UK Deepsep project shifts to producing field trials
- Schematic shows typical production fonfiguration for the Deepsep processing/seperation system.[20,693 bytes]
- Prototype sand handling module configuration - elevation. [86,339 bytes]
The system, know as Deepsep, uses separation and conventional pumps to boost production,. Project leaders MAI Consultants and Tecnomare UK see application in marginal deepwater fields in the Campos Basin and west of Shetland, which are typically hampered by low reservoir drive, in turn requiring pressure boosting for production to reach surface facilities.
Numerous oil companies have supported feasibility studies which to date have proven Deepsep's benefits and identified necessary modules and capabilities. The recent pre-engineering phase examined components needed to adapt the system for a wider range of fields. Now the aim is to test these components in a drydock, with the financial support of Conoco UK, Elf, JNOC, Brasoil UK, SOCAR and UK government organizations. Modules for the prototype will be developed by British companies GEC Marconi Oil & Gas, Babcock Energy, ICI Tracerco and ABB Kent Introl.
Deepsep comprises several modules that would be installed and retrieved from the seabed, close to the wellhead, using diverless and guidelineless methods. Depending on the field, facilities could be added to counteract common problems such as sand production, hydrate and wax deposition Hydrocarbons production is routed via a sand removal and clean-up module to a separator where gas and liquids are separated.
Operation conceptAccording to a recent article in Britain's Offshore Supplies Office's Offshore Research Focus, the system works as follows:
"Gas-free flows back to the host facilities while liquids are pumped using conventional fixed-speed single phase pumps. Control of the separation and pumping modules is via a subsea control pod which incorporates triple redundancy and is totally autonomous from the host facility. Electrical power, injection chemicals and remote monitoring of the control systems is generally supplied via an umbilical, although a buoy system could be used in more remote areas.

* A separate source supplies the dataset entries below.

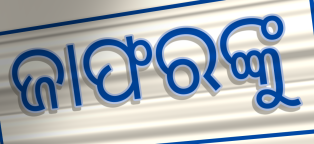
ଜାଫରଙ୍କୁ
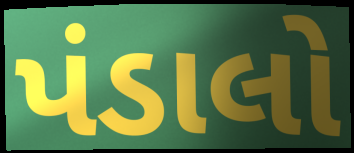
પંડાલો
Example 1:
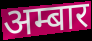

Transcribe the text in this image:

अम्बार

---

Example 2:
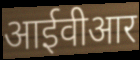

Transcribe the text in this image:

आईवीआर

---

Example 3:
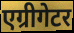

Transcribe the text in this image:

एग्रीगेटर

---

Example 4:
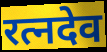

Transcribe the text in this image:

रत्नदेव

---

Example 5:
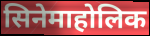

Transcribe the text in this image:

सिनेमाहोलिक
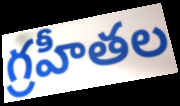
గ్రహీతల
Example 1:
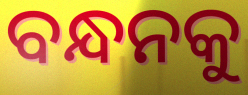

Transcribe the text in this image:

ବନ୍ଧନକୁ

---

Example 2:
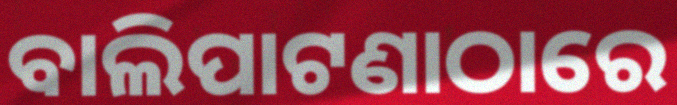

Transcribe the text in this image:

ବାଲିପାଟଣାଠାରେ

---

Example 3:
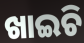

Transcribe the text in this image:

ଖାଇଚି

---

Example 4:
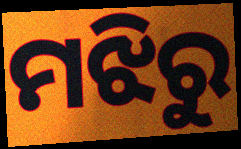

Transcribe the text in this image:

ମଝିରୁ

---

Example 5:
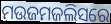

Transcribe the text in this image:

ମଉଜମଜଲିସରେ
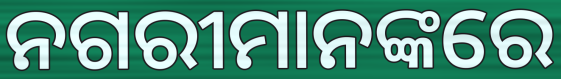
ନଗରୀମାନଙ୍କରେ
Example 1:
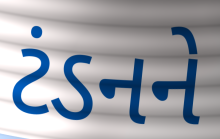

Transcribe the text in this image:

ટંડનને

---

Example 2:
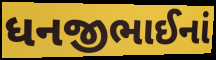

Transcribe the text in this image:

ધનજીભાઈનાં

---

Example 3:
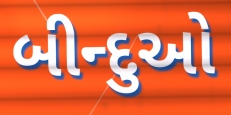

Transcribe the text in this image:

બીન્દુઓ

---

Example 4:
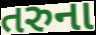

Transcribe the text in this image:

તરુના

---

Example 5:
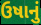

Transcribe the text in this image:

ઉષાનું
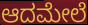
ಆದಮೇಲೆ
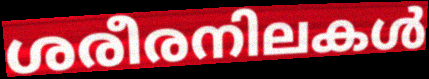
ശരീരനിലകൾ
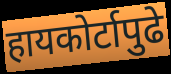
हायकोर्टापुढे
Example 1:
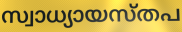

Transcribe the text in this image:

സ്വാധ്യായസ്തപ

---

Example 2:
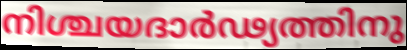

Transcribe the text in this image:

നിശ്ചയദാർഢ്യത്തിനു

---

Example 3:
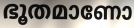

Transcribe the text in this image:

ഭൂതമാണോ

"One of the major concerns with subsea systems is the cost involved in inspecting and maintaining equipment. All modules are connected to the base piping module via multiport connectors which means that modules can be retrieved to the surface for repair or replacement without requiring a complete production shutdown."
Another benefit of the subsea separator is its ability to reduce wellhead flowing pressure, permitting higher initial production rates, greater recovery, and quicker recovery periods. The quickfire revenue generated should more than offset the costs of the subsea equipment. Deepsep's partners claim the rate of return would be 10% higher than competing systems.

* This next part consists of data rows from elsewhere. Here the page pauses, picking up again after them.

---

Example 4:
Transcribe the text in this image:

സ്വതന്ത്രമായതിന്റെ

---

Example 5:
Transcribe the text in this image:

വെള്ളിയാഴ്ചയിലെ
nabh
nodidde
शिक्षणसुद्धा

In a paper delivered at OTC '95 by MAI and Tecnomare, the authors suggested that the final test of the prototype would be based on a single well located 18 km from an existing facility in 520 meters of water. The targeted availability for the single separator configuration in these tests would be 96% or higher.

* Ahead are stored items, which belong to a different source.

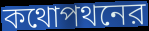
কথোপথনের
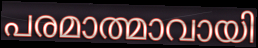
പരമാത്മാവായി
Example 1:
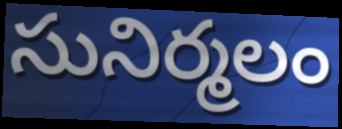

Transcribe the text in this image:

సునిర్మలం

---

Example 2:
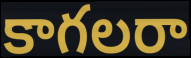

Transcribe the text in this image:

కాగలరా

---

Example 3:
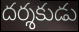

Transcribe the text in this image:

దర్శకుడు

In terms of maintenance, the base piping module would be the most critical and the only one for which failure would necessitate production shutdowns. But this module would contain only passive equipment to ensure a very high mean time to failure (100 years, according to the paper).
Of the key equipment items, the sand handling module incorporates solid/liquid cyclones to remove sand particles from the wellstream fluids. These cyclones are situated in the top of a pressure vessel, where a pre-determined amount of sand is allowed to accumulate, monitored via nucleonic level detection.
A second set of cyclones impart high shear forces to dislodge oil from the sand, which is then circulated using a fluidizing cyclone in the storage vessel base. Fluidization is provided by high pressure water discharged by the production pumps. This same cyclone then transfers the sifted sand to a point well away from the Deepsep for discharge to the seabed.
The separator, operable in two or three-phase mode, again uses nucleonic level detection to determine gas-oil and oil-water interfaces. This system is also placed on the seabed, close to the wellhead,
theoretically offering greater stability than a separator housed on a floating production system. It would also be able to handle higher wellhead flowing temperatures, in turn resulting in lower oil viscosity and a lower risk of emulsion formation, thereby aiding separation efficiency. No risers would be required upstream of the separator.